### Directive
Pictures do not belong in the copy. Return all of the entries exactly.

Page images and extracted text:
- Opening Delimiter -

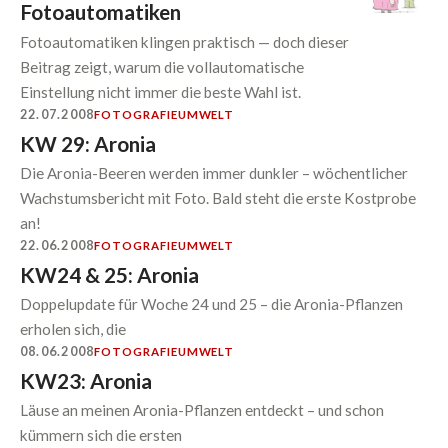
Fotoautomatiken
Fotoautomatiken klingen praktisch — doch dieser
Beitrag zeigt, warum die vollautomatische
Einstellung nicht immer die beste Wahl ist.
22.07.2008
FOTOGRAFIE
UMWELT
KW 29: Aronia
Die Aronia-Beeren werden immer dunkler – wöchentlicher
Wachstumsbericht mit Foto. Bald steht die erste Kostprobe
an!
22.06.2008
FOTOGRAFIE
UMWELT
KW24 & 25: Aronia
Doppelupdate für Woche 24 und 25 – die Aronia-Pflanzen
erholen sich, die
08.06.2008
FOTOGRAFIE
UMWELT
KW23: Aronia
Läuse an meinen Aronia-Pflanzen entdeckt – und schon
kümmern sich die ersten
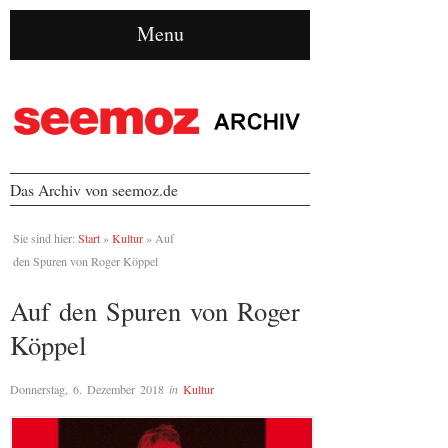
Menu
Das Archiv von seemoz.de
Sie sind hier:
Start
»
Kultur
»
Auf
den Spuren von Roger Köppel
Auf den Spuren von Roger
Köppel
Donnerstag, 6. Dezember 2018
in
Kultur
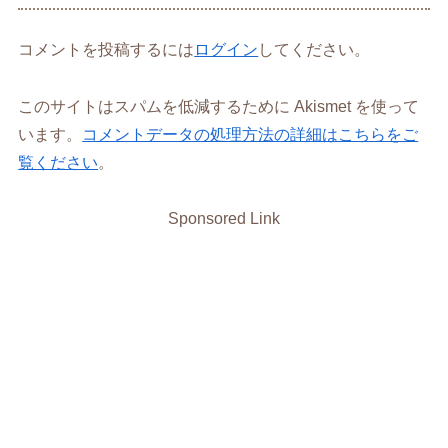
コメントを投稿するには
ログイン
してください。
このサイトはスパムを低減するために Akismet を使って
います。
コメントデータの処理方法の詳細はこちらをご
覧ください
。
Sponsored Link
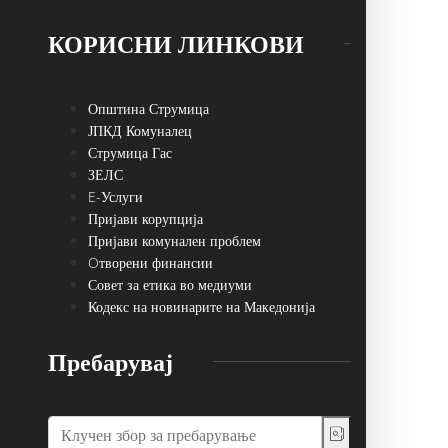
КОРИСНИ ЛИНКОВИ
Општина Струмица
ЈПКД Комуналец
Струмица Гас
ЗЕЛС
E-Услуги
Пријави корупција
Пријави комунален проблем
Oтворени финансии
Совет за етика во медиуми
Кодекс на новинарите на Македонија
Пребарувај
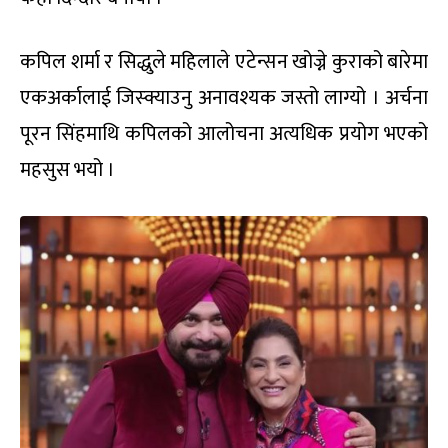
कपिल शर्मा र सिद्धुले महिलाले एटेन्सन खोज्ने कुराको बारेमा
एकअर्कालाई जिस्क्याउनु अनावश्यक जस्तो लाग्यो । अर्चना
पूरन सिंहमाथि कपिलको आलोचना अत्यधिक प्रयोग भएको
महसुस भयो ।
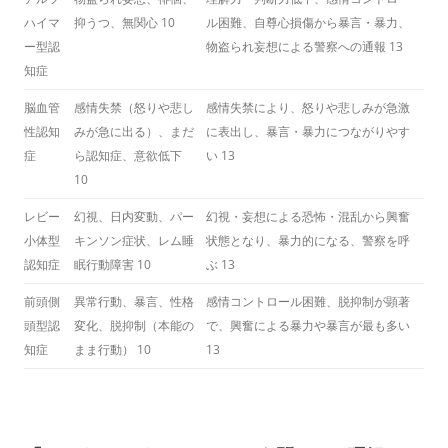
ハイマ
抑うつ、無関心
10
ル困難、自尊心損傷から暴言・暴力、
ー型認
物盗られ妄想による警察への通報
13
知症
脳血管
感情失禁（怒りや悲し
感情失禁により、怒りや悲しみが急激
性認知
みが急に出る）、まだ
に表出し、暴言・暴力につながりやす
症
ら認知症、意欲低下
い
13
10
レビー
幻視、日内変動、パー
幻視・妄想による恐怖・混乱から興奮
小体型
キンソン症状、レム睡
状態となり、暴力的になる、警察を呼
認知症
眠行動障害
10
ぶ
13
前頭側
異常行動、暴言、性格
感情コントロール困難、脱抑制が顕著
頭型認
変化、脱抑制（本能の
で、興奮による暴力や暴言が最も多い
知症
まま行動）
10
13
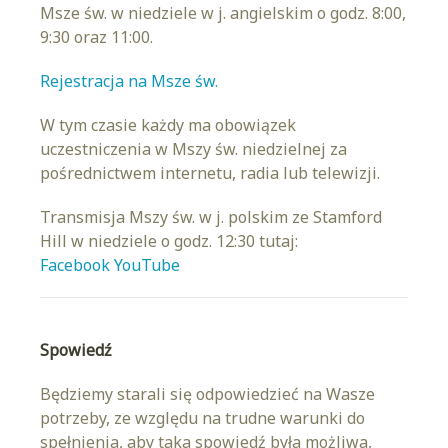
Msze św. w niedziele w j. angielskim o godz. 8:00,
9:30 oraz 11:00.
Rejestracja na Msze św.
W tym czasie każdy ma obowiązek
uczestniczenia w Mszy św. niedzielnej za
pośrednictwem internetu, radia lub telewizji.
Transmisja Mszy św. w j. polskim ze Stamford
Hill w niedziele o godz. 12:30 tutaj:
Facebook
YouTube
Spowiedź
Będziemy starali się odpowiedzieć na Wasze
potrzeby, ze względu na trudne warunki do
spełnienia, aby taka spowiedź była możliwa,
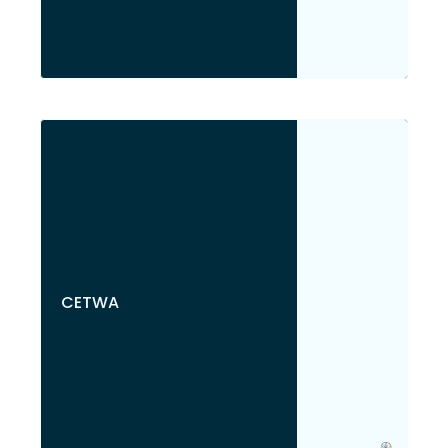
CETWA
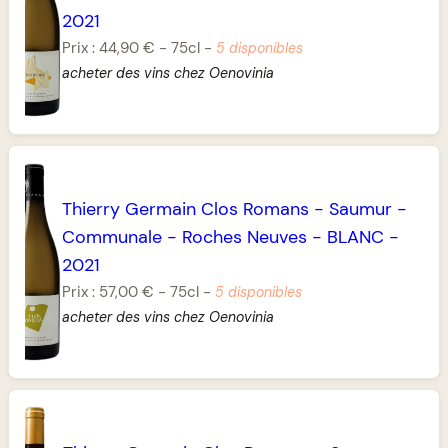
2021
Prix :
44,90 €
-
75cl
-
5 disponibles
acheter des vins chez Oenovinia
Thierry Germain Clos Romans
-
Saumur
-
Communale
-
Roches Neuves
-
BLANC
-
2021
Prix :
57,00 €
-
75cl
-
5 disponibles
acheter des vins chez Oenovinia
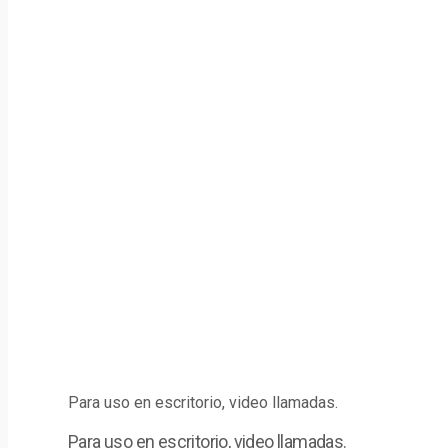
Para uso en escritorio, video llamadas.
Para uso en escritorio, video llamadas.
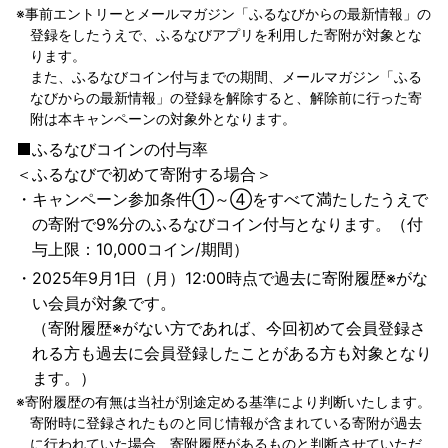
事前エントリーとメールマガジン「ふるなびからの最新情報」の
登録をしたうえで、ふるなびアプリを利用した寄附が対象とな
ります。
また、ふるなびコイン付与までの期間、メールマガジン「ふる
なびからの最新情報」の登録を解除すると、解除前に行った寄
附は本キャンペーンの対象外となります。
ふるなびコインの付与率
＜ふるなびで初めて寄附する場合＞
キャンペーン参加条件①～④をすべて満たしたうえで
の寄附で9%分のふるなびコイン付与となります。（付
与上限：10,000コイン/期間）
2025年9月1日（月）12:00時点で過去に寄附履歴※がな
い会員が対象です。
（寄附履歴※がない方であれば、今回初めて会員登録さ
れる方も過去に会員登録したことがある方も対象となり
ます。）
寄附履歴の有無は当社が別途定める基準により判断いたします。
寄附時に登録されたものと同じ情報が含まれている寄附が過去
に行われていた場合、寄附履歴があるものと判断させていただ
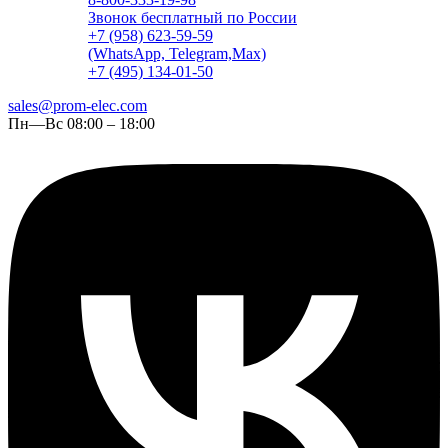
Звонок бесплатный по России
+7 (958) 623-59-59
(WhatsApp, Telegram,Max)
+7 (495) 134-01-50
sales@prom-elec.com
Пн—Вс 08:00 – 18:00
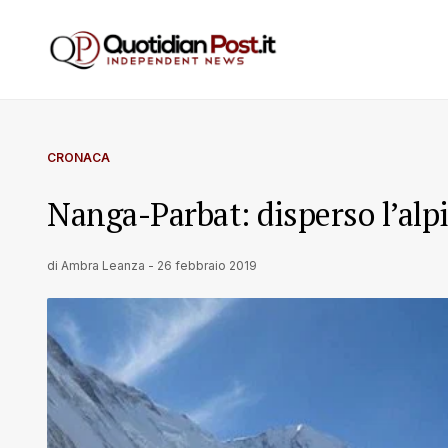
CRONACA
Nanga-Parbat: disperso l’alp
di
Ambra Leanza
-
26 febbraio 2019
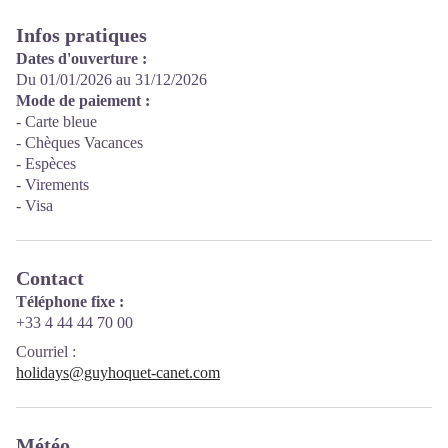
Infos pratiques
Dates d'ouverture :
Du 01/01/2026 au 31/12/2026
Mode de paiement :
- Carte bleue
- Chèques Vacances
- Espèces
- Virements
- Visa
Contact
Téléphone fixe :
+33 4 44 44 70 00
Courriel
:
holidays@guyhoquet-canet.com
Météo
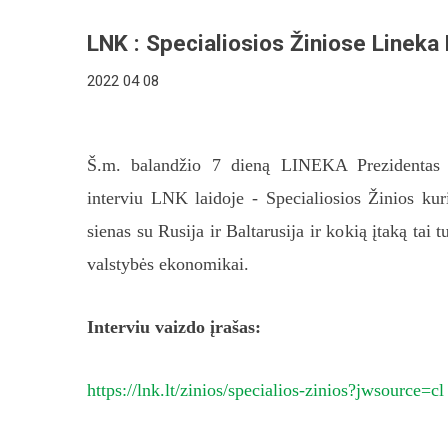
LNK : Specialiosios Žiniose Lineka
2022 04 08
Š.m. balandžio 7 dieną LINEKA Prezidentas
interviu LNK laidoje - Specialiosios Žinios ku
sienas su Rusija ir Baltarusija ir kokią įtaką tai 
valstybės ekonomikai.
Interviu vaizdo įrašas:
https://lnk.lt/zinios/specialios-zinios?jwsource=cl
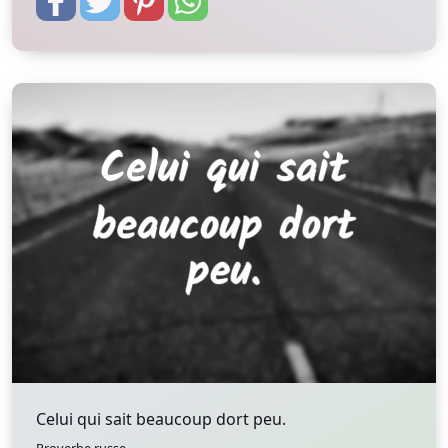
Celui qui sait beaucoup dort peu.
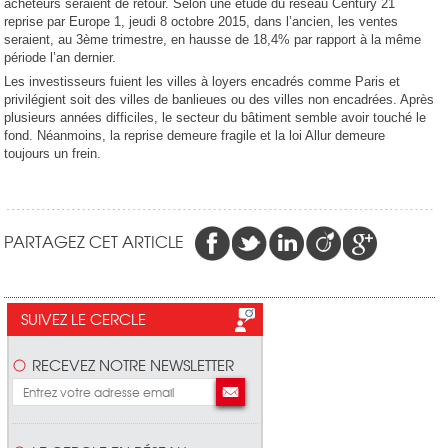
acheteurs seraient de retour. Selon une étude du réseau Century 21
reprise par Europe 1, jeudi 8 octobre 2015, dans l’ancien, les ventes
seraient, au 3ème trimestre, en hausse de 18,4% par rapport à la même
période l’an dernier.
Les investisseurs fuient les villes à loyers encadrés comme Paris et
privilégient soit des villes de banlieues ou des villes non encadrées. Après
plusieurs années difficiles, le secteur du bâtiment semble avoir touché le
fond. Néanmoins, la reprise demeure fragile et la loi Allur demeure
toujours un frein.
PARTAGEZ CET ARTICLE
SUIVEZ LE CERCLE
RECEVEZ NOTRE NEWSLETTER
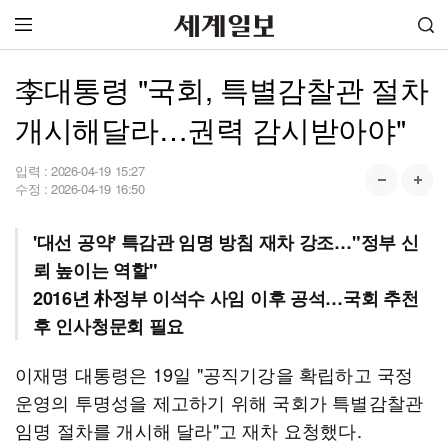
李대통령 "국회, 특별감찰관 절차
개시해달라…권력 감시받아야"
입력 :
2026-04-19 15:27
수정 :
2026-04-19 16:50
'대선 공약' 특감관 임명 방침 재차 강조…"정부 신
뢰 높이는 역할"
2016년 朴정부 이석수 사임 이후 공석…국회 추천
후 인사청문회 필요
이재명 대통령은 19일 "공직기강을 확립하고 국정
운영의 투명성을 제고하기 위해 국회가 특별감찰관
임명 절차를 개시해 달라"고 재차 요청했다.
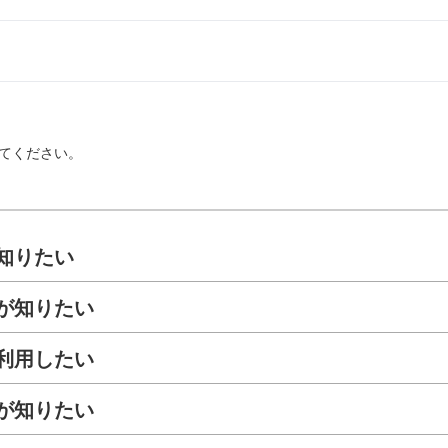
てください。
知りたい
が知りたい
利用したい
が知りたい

- Closing Delimiter -

### Result of this task
Fotoautomatiken
Fotoautomatiken klingen praktisch — doch dieser
Beitrag zeigt, warum die vollautomatische
Einstellung nicht immer die beste Wahl ist.
22.07.2008
FOTOGRAFIE
UMWELT
KW 29: Aronia
Die Aronia-Beeren werden immer dunkler – wöchentlicher
Wachstumsbericht mit Foto. Bald steht die erste Kostprobe
an!
22.06.2008
FOTOGRAFIE
UMWELT
KW24 & 25: Aronia
Doppelupdate für Woche 24 und 25 – die Aronia-Pflanzen
erholen sich, die
08.06.2008
FOTOGRAFIE
UMWELT
KW23: Aronia
Läuse an meinen Aronia-Pflanzen entdeckt – und schon
kümmern sich die ersten
Menu
Das Archiv von seemoz.de
Sie sind hier:
Start
»
Kultur
»
Auf
den Spuren von Roger Köppel
Auf den Spuren von Roger
Köppel
Donnerstag, 6. Dezember 2018
in
Kultur
コメントを投稿するには
ログイン
してください。
このサイトはスパムを低減するために Akismet を使って
います。
コメントデータの処理方法の詳細はこちらをご
覧ください
。
Sponsored Link
КОРИСНИ ЛИНКОВИ
Општина Струмица
ЈПКД Комуналец
Струмица Гас
ЗЕЛС
E-Услуги
Пријави корупција
Пријави комунален проблем
Oтворени финансии
Совет за етика во медиуми
Кодекс на новинарите на Македонија
Пребарувај
कपिल शर्मा र सिद्धुले महिलाले एटेन्सन खोज्ने कुराको बारेमा
एकअर्कालाई जिस्क्याउनु अनावश्यक जस्तो लाग्यो । अर्चना
पूरन सिंहमाथि कपिलको आलोचना अत्यधिक प्रयोग भएको
महसुस भयो ।
ハイマ
抑うつ、無関心
10
ル困難、自尊心損傷から暴言・暴力、
ー型認
物盗られ妄想による警察への通報
13
知症
脳血管
感情失禁（怒りや悲し
感情失禁により、怒りや悲しみが急激
性認知
みが急に出る）、まだ
に表出し、暴言・暴力につながりやす
症
ら認知症、意欲低下
い
13
10
レビー
幻視、日内変動、パー
幻視・妄想による恐怖・混乱から興奮
小体型
キンソン症状、レム睡
状態となり、暴力的になる、警察を呼
認知症
眠行動障害
10
ぶ
13
前頭側
異常行動、暴言、性格
感情コントロール困難、脱抑制が顕著
頭型認
変化、脱抑制（本能の
で、興奮による暴力や暴言が最も多い
知症
まま行動）
10
13
Msze św. w niedziele w j. angielskim o godz. 8:00,
9:30 oraz 11:00.
Rejestracja na Msze św.
W tym czasie każdy ma obowiązek
uczestniczenia w Mszy św. niedzielnej za
pośrednictwem internetu, radia lub telewizji.
Transmisja Mszy św. w j. polskim ze Stamford
Hill w niedziele o godz. 12:30 tutaj:
Facebook
YouTube
Spowiedź
Będziemy starali się odpowiedzieć na Wasze
potrzeby, ze względu na trudne warunki do
spełnienia, aby taka spowiedź była możliwa,
CETWA
2021
Prix :
44,90 €
-
75cl
-
5 disponibles
acheter des vins chez Oenovinia
Thierry Germain Clos Romans
-
Saumur
-
Communale
-
Roches Neuves
-
BLANC
-
2021
Prix :
57,00 €
-
75cl
-
5 disponibles
acheter des vins chez Oenovinia
Para uso en escritorio, video llamadas.
Para uso en escritorio, video llamadas.
事前エントリーとメールマガジン「ふるなびからの最新情報」の
登録をしたうえで、ふるなびアプリを利用した寄附が対象とな
ります。
また、ふるなびコイン付与までの期間、メールマガジン「ふる
なびからの最新情報」の登録を解除すると、解除前に行った寄
附は本キャンペーンの対象外となります。
ふるなびコインの付与率
＜ふるなびで初めて寄附する場合＞
キャンペーン参加条件①～④をすべて満たしたうえで
の寄附で9%分のふるなびコイン付与となります。（付
与上限：10,000コイン/期間）
2025年9月1日（月）12:00時点で過去に寄附履歴※がな
い会員が対象です。
（寄附履歴※がない方であれば、今回初めて会員登録さ
れる方も過去に会員登録したことがある方も対象となり
ます。）
寄附履歴の有無は当社が別途定める基準により判断いたします。
寄附時に登録されたものと同じ情報が含まれている寄附が過去
に行われていた場合、寄附履歴があるものと判断させていただ
Звонок бесплатный по России
+7 (958) 623-59-59
(WhatsApp, Telegram,Max)
+7 (495) 134-01-50
sales@prom-elec.com
Пн—Вс 08:00 – 18:00
CRONACA
Nanga-Parbat: disperso l’alp
di
Ambra Leanza
-
26 febbraio 2019
Infos pratiques
Dates d'ouverture :
Du 01/01/2026 au 31/12/2026
Mode de paiement :
- Carte bleue
- Chèques Vacances
- Espèces
- Virements
- Visa
Contact
Téléphone fixe :
+33 4 44 44 70 00
Courriel
:
holidays@guyhoquet-canet.com
Météo
LNK : Specialiosios Žiniose Lineka
2022 04 08
Š.m. balandžio 7 dieną LINEKA Prezidentas
interviu LNK laidoje - Specialiosios Žinios ku
sienas su Rusija ir Baltarusija ir kokią įtaką tai 
valstybės ekonomikai.
Interviu vaizdo įrašas:
https://lnk.lt/zinios/specialios-zinios?jwsource=cl
Celui qui sait beaucoup dort peu.
acheteurs seraient de retour. Selon une étude du réseau Century 21
reprise par Europe 1, jeudi 8 octobre 2015, dans l’ancien, les ventes
seraient, au 3ème trimestre, en hausse de 18,4% par rapport à la même
période l’an dernier.
Les investisseurs fuient les villes à loyers encadrés comme Paris et
privilégient soit des villes de banlieues ou des villes non encadrées. Après
plusieurs années difficiles, le secteur du bâtiment semble avoir touché le
fond. Néanmoins, la reprise demeure fragile et la loi Allur demeure
toujours un frein.
PARTAGEZ CET ARTICLE
SUIVEZ LE CERCLE
RECEVEZ NOTRE NEWSLETTER
李대통령 "국회, 특별감찰관 절차
개시해달라…권력 감시받아야"
입력 :
2026-04-19 15:27
수정 :
2026-04-19 16:50
'대선 공약' 특감관 임명 방침 재차 강조…"정부 신
뢰 높이는 역할"
2016년 朴정부 이석수 사임 이후 공석…국회 추천
후 인사청문회 필요
이재명 대통령은 19일 "공직기강을 확립하고 국정
운영의 투명성을 제고하기 위해 국회가 특별감찰관
임명 절차를 개시해 달라"고 재차 요청했다.
てください。
知りたい
が知りたい
利用したい
が知りたい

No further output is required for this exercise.